Prompt =
Please update these items so that every "Cooling Pad" becomes "Laptop Cooler", keeping everything else the same.

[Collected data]
- Opening Delimiter -
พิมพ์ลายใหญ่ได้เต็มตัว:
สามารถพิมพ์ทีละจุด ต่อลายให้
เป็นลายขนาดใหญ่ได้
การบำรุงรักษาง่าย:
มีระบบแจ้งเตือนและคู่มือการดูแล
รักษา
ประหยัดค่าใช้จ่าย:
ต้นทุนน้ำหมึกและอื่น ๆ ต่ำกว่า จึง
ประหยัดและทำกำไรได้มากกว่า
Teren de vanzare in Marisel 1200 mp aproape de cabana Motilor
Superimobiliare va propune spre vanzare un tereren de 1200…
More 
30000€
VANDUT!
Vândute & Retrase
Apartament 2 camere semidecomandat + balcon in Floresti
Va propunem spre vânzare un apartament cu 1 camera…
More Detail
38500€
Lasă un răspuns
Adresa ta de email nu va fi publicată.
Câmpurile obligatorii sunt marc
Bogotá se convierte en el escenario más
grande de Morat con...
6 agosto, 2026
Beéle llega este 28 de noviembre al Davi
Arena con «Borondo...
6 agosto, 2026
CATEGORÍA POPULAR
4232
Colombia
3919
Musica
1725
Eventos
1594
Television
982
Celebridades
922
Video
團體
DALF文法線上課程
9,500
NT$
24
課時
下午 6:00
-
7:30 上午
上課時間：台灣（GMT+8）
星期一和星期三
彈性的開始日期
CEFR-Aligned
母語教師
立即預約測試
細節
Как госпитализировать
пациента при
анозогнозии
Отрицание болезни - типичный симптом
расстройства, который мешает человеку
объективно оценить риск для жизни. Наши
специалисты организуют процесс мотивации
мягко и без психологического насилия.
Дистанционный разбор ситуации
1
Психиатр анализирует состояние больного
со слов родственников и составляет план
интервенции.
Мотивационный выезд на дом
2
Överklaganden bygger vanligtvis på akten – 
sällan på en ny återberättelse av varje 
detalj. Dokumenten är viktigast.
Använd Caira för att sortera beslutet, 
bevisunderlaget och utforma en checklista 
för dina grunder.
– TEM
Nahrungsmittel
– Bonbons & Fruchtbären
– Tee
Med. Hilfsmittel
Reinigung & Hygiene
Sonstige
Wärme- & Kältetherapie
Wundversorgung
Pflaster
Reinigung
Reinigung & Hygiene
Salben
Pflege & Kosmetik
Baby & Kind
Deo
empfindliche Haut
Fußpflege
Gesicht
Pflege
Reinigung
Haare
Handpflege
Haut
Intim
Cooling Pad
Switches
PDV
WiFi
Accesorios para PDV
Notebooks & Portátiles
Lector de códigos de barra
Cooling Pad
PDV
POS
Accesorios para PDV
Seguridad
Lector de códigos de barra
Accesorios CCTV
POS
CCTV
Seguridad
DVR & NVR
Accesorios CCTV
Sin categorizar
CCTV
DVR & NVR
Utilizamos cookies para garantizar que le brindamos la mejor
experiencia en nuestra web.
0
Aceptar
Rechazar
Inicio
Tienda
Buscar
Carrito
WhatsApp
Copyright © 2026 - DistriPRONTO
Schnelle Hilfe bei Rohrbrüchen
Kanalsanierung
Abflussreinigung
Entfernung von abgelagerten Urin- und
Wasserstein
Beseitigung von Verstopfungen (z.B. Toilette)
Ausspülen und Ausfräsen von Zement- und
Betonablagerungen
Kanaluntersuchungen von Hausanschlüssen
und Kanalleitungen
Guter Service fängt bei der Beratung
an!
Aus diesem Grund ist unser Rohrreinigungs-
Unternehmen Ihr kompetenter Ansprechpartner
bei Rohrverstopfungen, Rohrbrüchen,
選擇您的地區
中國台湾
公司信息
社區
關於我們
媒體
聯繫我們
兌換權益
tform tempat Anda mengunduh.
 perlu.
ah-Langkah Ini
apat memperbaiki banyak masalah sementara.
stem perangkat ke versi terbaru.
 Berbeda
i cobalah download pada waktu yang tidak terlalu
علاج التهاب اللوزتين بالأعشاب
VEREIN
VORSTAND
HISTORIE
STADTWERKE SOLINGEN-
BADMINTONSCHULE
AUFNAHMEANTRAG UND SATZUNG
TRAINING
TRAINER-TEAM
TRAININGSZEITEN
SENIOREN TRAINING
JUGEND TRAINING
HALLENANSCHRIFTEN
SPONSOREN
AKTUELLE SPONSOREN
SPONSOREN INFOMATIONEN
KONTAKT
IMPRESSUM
- Closing Delimiter -
Written solution =
พิมพ์ลายใหญ่ได้เต็มตัว:
สามารถพิมพ์ทีละจุด ต่อลายให้
เป็นลายขนาดใหญ่ได้
การบำรุงรักษาง่าย:
มีระบบแจ้งเตือนและคู่มือการดูแล
รักษา
ประหยัดค่าใช้จ่าย:
ต้นทุนน้ำหมึกและอื่น ๆ ต่ำกว่า จึง
ประหยัดและทำกำไรได้มากกว่า
Teren de vanzare in Marisel 1200 mp aproape de cabana Motilor
Superimobiliare va propune spre vanzare un tereren de 1200…
More 
30000€
VANDUT!
Vândute & Retrase
Apartament 2 camere semidecomandat + balcon in Floresti
Va propunem spre vânzare un apartament cu 1 camera…
More Detail
38500€
Lasă un răspuns
Adresa ta de email nu va fi publicată.
Câmpurile obligatorii sunt marc
Bogotá se convierte en el escenario más
grande de Morat con...
6 agosto, 2026
Beéle llega este 28 de noviembre al Davi
Arena con «Borondo...
6 agosto, 2026
CATEGORÍA POPULAR
4232
Colombia
3919
Musica
1725
Eventos
1594
Television
982
Celebridades
922
Video
團體
DALF文法線上課程
9,500
NT$
24
課時
下午 6:00
-
7:30 上午
上課時間：台灣（GMT+8）
星期一和星期三
彈性的開始日期
CEFR-Aligned
母語教師
立即預約測試
細節
Как госпитализировать
пациента при
анозогнозии
Отрицание болезни - типичный симптом
расстройства, который мешает человеку
объективно оценить риск для жизни. Наши
специалисты организуют процесс мотивации
мягко и без психологического насилия.
Дистанционный разбор ситуации
1
Психиатр анализирует состояние больного
со слов родственников и составляет план
интервенции.
Мотивационный выезд на дом
2
Överklaganden bygger vanligtvis på akten – 
sällan på en ny återberättelse av varje 
detalj. Dokumenten är viktigast.
Använd Caira för att sortera beslutet, 
bevisunderlaget och utforma en checklista 
för dina grunder.
– TEM
Nahrungsmittel
– Bonbons & Fruchtbären
– Tee
Med. Hilfsmittel
Reinigung & Hygiene
Sonstige
Wärme- & Kältetherapie
Wundversorgung
Pflaster
Reinigung
Reinigung & Hygiene
Salben
Pflege & Kosmetik
Baby & Kind
Deo
empfindliche Haut
Fußpflege
Gesicht
Pflege
Reinigung
Haare
Handpflege
Haut
Intim
Laptop Cooler
Switches
PDV
WiFi
Accesorios para PDV
Notebooks & Portátiles
Lector de códigos de barra
Laptop Cooler
PDV
POS
Accesorios para PDV
Seguridad
Lector de códigos de barra
Accesorios CCTV
POS
CCTV
Seguridad
DVR & NVR
Accesorios CCTV
Sin categorizar
CCTV
DVR & NVR
Utilizamos cookies para garantizar que le brindamos la mejor
experiencia en nuestra web.
0
Aceptar
Rechazar
Inicio
Tienda
Buscar
Carrito
WhatsApp
Copyright © 2026 - DistriPRONTO
Schnelle Hilfe bei Rohrbrüchen
Kanalsanierung
Abflussreinigung
Entfernung von abgelagerten Urin- und
Wasserstein
Beseitigung von Verstopfungen (z.B. Toilette)
Ausspülen und Ausfräsen von Zement- und
Betonablagerungen
Kanaluntersuchungen von Hausanschlüssen
und Kanalleitungen
Guter Service fängt bei der Beratung
an!
Aus diesem Grund ist unser Rohrreinigungs-
Unternehmen Ihr kompetenter Ansprechpartner
bei Rohrverstopfungen, Rohrbrüchen,
選擇您的地區
中國台湾
公司信息
社區
關於我們
媒體
聯繫我們
兌換權益
tform tempat Anda mengunduh.
 perlu.
ah-Langkah Ini
apat memperbaiki banyak masalah sementara.
stem perangkat ke versi terbaru.
 Berbeda
i cobalah download pada waktu yang tidak terlalu
علاج التهاب اللوزتين بالأعشاب
VEREIN
VORSTAND
HISTORIE
STADTWERKE SOLINGEN-
BADMINTONSCHULE
AUFNAHMEANTRAG UND SATZUNG
TRAINING
TRAINER-TEAM
TRAININGSZEITEN
SENIOREN TRAINING
JUGEND TRAINING
HALLENANSCHRIFTEN
SPONSOREN
AKTUELLE SPONSOREN
SPONSOREN INFOMATIONEN
KONTAKT
IMPRESSUM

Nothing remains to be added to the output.